There are two important fields for controlling the concurrency level in Java GCP PubSub consumer:
- Parallel pull count
- Number of executor threads
From the official example:
setParallelPullCount
determines how many StreamingPull streams the subscriber will open to receive message. It defaults to 1.setExecutorProvider
configures an executor for the subscriber to process messages. Here, the subscriber is configured to open 2 streams for receiving messages, each stream creates a new executor with 4 threads to help process the message callbacks. In total 2x4=8 threads are used for message processing.
So parallel pull count, if I'm not mistaken, directly refers to the number of Java executors (=thread pools), and number of executor threads sets the amount of threads per each pool.

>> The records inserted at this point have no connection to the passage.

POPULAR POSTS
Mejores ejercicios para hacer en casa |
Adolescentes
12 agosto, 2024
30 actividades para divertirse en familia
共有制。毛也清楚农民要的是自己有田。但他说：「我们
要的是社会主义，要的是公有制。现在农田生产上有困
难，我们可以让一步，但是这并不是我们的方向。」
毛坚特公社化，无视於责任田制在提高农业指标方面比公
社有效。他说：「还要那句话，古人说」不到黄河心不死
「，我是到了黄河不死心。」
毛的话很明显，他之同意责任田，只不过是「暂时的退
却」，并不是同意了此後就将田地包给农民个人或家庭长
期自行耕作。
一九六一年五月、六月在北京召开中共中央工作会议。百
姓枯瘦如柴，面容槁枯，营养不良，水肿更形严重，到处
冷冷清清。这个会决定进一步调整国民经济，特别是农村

Normally I reason about separate thread pools as having different use cases or responsibilities, so we might for example have one unbounded cached thread pool for IO, a fixed thread pool for CPU-bound ops, a single (or low number) threaded pool for async IO notifications, and so on.
But what would be the benefit of having two or more thread pools with identical properties for consuming and processing pubsub messages, compared to simply having a single thread pool with maximum desired number of threads? For example, if I can spare a total of 8 threads on the subscriber, what would be the concrete reason for using 1x8 vs 2x4 combination? (a single pool of 8 threads, versus pull count=2 using 4 threads each)?

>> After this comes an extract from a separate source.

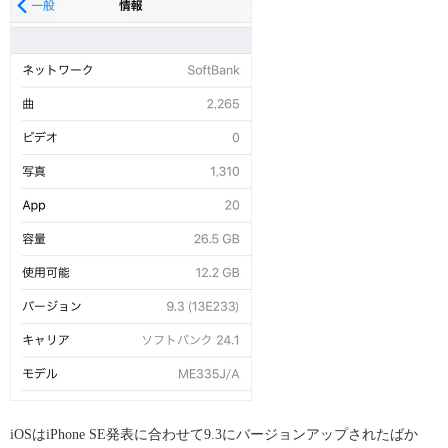
iOSはiPhone SE発表に合わせて9.3にバージョンアップされたばか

CodePudding user response:
The setParallelPullCount
option doesn't just refer to the number of Java Executor
s, it refers to the number of streams created that request messages from the server. The different streams could potentially return a different number of messages due to a variety of factors. One may want to increase parallel pull count in order to process more messages in a single client than can be transmitted on a single stream (10MB/s). This is independent of the choice of whether or not to share executors/thread pools.
Whether or not to share a thread pool across the streams would be handled by calling setExecutorProvider
. If you set an ExecutorProvider
that returns the same Executor
on each call to getExecutor
, then the streams share it. If you have it return a new Executor
for each call, then they each have their own dedicated Executor
. The default ExecutorProvider
does the latter.
If one calls setParallelPullCount(X)
, then setExecutor
gets called X
times to get an Executor
for each stream. The choice between a shared one across all of them or individual ones for each probably doesn't change much the vast majority of the time. If you are trying to keep the number of overall threads relatively low, then sharing a single Executor
may be helpful in doing that.
The choice between X Executor
s with Y threads and one Executor
with X*Y threads really comes down to the capability to share such resources if the amount of data coming from each stream is vastly different, which probably isn't going to be the case most of the time. If it is, then a shared Executor
means that a particularly saturated stream could "borrow" threads from an unsaturated one. On the other hand, using individual Executor
s could mean that in such a scenario, messages on the stream with fewer messages are as able to get through as messages on the saturated stream.